[Data records]

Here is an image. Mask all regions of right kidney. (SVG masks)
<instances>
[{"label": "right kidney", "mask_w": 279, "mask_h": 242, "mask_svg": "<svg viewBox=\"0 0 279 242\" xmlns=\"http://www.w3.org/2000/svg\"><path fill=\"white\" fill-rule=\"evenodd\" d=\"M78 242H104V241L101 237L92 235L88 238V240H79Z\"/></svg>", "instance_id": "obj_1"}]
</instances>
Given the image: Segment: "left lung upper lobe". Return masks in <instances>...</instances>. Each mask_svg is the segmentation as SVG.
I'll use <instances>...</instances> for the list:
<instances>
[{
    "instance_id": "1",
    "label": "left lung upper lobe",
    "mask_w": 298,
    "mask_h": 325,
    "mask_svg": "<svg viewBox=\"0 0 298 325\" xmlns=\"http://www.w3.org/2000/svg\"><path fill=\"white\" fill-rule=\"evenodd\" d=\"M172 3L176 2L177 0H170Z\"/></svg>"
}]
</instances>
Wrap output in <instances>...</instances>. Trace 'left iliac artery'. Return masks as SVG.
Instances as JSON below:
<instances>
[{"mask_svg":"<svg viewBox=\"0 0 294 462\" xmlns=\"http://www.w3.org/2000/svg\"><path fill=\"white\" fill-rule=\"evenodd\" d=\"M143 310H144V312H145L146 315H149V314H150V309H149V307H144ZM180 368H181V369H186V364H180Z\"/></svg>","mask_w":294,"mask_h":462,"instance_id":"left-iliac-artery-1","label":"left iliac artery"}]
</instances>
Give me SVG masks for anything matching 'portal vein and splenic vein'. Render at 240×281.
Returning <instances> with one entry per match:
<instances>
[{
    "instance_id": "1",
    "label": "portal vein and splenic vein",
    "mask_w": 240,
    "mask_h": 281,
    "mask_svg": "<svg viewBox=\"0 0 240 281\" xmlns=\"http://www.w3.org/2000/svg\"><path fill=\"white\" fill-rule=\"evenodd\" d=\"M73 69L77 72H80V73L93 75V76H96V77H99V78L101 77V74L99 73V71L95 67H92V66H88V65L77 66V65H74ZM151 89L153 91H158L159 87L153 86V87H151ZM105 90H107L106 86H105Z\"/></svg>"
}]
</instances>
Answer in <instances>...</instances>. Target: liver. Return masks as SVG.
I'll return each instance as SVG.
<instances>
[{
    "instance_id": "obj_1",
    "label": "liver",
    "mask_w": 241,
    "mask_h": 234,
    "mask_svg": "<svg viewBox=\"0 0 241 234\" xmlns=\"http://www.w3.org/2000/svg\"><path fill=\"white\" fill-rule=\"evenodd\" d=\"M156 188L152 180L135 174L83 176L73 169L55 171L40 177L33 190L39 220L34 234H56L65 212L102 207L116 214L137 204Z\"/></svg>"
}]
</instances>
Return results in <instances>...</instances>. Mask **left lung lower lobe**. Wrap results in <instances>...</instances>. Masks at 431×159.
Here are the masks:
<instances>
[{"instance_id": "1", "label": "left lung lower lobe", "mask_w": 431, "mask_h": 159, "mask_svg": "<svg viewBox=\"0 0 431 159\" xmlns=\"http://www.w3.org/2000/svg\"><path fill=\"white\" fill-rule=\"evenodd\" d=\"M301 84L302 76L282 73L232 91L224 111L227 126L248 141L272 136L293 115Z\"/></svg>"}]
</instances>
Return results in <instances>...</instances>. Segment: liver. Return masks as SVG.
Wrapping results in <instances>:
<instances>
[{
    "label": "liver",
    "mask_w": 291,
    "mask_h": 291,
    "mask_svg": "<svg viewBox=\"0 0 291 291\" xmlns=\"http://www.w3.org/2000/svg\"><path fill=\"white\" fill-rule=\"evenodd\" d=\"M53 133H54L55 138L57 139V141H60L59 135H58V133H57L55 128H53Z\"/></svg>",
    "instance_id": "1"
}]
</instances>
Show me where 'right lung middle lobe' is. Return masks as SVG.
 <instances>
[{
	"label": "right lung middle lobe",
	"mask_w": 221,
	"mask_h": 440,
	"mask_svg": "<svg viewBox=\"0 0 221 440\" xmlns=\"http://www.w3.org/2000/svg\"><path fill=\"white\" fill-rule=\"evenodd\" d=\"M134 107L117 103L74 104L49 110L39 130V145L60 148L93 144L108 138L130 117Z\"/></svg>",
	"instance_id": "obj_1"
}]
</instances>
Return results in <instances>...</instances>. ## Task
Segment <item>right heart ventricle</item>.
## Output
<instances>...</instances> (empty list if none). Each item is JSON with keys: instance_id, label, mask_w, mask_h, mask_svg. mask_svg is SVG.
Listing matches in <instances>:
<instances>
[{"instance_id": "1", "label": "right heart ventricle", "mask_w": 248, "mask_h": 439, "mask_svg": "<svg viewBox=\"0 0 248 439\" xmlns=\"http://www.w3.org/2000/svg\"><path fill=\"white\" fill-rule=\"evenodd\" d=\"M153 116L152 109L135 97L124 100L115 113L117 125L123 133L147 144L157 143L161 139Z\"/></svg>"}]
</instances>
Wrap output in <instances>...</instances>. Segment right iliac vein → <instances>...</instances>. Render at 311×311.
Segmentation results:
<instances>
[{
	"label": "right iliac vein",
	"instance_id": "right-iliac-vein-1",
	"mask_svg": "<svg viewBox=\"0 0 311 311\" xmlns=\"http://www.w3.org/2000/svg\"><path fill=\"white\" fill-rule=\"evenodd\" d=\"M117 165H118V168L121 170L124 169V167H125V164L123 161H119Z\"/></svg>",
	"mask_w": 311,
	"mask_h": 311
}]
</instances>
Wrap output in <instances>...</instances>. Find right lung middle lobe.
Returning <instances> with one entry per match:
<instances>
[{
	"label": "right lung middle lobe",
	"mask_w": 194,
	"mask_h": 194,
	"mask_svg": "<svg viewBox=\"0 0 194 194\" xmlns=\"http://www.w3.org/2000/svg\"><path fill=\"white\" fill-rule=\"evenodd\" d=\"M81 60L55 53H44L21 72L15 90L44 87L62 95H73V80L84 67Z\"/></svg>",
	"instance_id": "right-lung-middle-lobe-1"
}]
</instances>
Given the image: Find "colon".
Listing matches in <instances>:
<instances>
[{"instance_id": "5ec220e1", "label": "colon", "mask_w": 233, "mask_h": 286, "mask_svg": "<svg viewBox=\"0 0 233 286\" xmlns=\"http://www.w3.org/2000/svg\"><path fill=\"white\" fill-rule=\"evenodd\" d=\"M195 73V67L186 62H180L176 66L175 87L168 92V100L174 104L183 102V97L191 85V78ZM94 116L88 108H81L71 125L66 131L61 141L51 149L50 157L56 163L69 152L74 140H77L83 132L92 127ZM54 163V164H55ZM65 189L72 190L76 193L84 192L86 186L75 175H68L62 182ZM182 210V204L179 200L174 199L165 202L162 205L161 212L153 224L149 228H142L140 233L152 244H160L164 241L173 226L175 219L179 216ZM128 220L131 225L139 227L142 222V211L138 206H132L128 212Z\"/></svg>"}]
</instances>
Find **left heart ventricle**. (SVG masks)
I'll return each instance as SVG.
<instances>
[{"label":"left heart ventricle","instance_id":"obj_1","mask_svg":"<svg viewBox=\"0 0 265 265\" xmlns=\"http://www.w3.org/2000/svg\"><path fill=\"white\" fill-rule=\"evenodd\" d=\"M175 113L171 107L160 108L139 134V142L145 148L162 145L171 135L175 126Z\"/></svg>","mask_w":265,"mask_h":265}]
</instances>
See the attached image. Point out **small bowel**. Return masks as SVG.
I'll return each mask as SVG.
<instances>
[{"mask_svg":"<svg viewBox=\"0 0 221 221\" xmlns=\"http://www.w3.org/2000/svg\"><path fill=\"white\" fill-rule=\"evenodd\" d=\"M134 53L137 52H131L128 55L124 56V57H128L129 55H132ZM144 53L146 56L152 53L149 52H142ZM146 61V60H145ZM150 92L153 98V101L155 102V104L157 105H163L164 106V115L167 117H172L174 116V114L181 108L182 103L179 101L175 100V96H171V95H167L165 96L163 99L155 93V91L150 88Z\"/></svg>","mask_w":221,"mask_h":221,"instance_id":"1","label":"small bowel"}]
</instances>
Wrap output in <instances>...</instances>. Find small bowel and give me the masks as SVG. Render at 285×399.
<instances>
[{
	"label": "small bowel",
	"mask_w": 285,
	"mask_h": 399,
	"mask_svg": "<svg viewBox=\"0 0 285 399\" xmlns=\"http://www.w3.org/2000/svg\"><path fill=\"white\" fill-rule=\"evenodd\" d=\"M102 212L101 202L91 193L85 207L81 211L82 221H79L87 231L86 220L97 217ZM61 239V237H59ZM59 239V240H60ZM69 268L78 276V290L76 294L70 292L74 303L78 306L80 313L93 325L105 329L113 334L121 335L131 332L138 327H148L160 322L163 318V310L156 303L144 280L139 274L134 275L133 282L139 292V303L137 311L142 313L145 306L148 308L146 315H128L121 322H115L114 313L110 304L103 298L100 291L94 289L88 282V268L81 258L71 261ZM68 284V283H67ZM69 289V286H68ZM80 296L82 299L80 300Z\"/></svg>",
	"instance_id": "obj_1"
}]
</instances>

[What the exercise asks] Turn the lines from the one containing "Wrap output in <instances>...</instances>. Segment" up to and including the one containing "165H118V168L121 170L124 169V167H125V164L123" into a JSON list of strings, one string per line, leaving out blank lines.

[Solution to the problem]
[
  "Wrap output in <instances>...</instances>. Segment right iliac vein → <instances>...</instances>. Render at 311×311.",
  "Segmentation results:",
  "<instances>",
  "[{",
  "\t\"label\": \"right iliac vein\",",
  "\t\"instance_id\": \"right-iliac-vein-1\",",
  "\t\"mask_svg\": \"<svg viewBox=\\\"0 0 311 311\\\" xmlns=\\\"http://www.w3.org/2000/svg\\\"><path fill=\\\"white\\\" fill-rule=\\\"evenodd\\\" d=\\\"M117 165H118V168L121 170L124 169V167H125V164L123 161H119Z\\\"/></svg>\","
]